North Carolina Insurance Head Defers Rate Rise
Two weeks ahead of an election deciding whether he keeps his job, North Carolina’s insurance commissioner told companies on Tuesday they’ll have to prove they should be allowed to increase premiums by a statewide average of 17.7 percent.
The move by Insurance Commissioner Wayne Goodwin at least postpones the rate increase that insurers had wanted to take effect on June 1.
Goodwin scheduled a hearing June 3 where the companies and staffers at the state agency will present arguments for and against the increase. The commissioner – either Goodwin or Republican challenger Mike Causey – would then decide whether any increase is warranted, and if so how large it should be. Insurers could appeal in court a decision they didn’t like.

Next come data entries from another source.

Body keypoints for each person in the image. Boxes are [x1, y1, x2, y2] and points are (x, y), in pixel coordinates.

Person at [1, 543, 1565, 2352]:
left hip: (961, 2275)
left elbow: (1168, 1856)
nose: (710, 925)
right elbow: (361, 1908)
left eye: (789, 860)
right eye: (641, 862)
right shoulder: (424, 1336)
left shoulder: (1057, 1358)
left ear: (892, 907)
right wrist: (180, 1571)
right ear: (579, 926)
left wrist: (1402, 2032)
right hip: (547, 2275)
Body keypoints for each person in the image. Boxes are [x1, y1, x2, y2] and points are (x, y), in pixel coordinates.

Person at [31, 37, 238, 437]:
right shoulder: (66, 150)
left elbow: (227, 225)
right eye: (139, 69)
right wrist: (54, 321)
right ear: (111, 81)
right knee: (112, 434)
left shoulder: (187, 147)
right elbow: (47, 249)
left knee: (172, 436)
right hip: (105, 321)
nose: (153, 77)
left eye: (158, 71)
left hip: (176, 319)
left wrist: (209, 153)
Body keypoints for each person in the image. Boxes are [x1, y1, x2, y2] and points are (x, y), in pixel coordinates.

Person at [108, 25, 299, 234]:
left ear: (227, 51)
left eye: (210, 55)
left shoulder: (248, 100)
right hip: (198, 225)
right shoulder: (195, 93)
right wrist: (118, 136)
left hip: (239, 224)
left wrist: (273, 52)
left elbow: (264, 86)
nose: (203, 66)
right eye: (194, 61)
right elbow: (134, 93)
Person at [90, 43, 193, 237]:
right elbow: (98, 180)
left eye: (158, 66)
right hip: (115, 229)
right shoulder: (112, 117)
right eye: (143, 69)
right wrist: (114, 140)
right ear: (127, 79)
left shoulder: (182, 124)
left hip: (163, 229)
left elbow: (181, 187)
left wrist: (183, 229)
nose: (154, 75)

The insurance companies are represented by the North Carolina Rate Bureau. The group’s director and attorneys didn’t respond to requests for comment Tuesday.
The last homeowner’s insurance rate increase was in 2008, before Goodwin took office. Insurance companies sought an average of 19.5 percent statewide and got 4 percent.
The agency headed by the Democrat seeking re-election to a second four-year term said the proposed rates appear “excessive and unfairly discriminatory.” The state insurance commissioner’s duty is to balance the cost of consumer and business insurance rates with the need to foster a competitive insurance market in North Carolina.
“After an initial review of the filing and comments submitted by the public, department experts believe the requested rate increases are not justified based on the data submitted,” Goodwin’s office said in a statement.
Goodwin’s department said insurers may be trying to support their argument for a homeowner’s rate increase by using old data, unjustified risk factors, and a profit calculation method previously denied by the state Supreme Court.
A model estimating hurricane damage and losses companies could face “does not appear to be adequately documented or justified,” Goodwin’s office said.
Causey has gotten a boost in coastal counties because of the property insurance increases approved in 2008 that caused premium to soar by up to nearly 30 percent along the coast went into effect during Goodwin’s term.